Katie, a sophomore from Mays Landing (the program did not allow students to give their last names), said she had a general interest in technology.

“I came into the boot camp with an open mind,” said Katie. “It’s an interesting new experience.”

Marina, a senior at Atlantic City High School, said her sister works in cybersecurity.

“I’m going to go to school for computer sciences, so this is a good opportunity to get experience,” she said.

This was the second consecutive year South Jersey Gas hosted the boot camp, which company officials said aligns with their commitment to promoting a broader range of opportunities for Atlantic City’s future workforce.

Through four half-day sessions, students learned what AI is, the different functions of AI, like monitoring behavior or writing programs, as well as coding and using computer tools to build their own AI applications using Microsoft Azure AI.

“It’s new but interesting, and the programs are fun,” said Marina. She thought the most interesting part of the boot camp was learning about facial recognition, how AI can help monitor behavior, and how to code automated responses.

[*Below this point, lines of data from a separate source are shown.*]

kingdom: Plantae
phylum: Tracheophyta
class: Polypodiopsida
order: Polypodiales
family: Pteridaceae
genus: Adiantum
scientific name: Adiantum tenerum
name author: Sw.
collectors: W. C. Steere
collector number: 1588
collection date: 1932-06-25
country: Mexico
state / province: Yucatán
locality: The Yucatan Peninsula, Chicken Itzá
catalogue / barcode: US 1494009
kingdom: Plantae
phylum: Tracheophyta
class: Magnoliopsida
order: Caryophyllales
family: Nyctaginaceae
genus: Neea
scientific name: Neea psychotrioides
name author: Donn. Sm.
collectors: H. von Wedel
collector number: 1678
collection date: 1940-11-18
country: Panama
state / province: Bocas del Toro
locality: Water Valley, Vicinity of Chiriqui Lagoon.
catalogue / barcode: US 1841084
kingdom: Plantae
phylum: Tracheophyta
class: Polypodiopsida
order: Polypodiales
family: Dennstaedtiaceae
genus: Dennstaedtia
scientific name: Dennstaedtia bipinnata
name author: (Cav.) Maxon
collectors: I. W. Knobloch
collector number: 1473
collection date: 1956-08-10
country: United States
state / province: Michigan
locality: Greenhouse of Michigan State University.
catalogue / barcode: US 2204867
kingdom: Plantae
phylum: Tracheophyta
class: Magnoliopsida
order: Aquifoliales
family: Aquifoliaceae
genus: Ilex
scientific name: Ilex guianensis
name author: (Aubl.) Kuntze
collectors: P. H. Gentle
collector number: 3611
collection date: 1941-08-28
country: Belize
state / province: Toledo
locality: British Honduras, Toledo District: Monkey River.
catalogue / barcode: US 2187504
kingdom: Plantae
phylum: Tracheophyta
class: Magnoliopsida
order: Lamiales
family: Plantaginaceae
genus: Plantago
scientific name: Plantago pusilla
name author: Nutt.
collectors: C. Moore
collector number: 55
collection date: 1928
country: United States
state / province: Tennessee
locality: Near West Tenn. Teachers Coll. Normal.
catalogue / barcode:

The state Department of Community Affairs’ Atlantic City Initiatives Project Office brought the boot camp to the city because it coincides with the department’s goal of executing ways to address the city’s challenges, as outlined in the Atlantic City Transition Report drafted in 2018. One of the issues mentioned in the report was the importance of providing more opportunities for city youth, by targeting struggling populations and creating new support initiatives around their needs.Other objectives noted in the report included starting new afterschool and summer programs, and preparing the youth for the workforce.

South Jersey Gas was selected to host the camp for its use of AI. A company spokesperson said AI can be used by dispatchers to route or reroute field crews in an emergency, or in the chatbots that help talk customers through issues online.

“The New Jersey Department of Community Affairs is pleased to see South Jersey Industries take the lead in supporting this year’s Mark Cuban Foundation Artificial Intelligence Bootcamp for Atlantic City and Union Township youth,” Lt. Gov. Sheila Oliver, who serves as commissioner of the DCA, said in a statement. “Now even more students will be positively impacted by this innovative educational program.”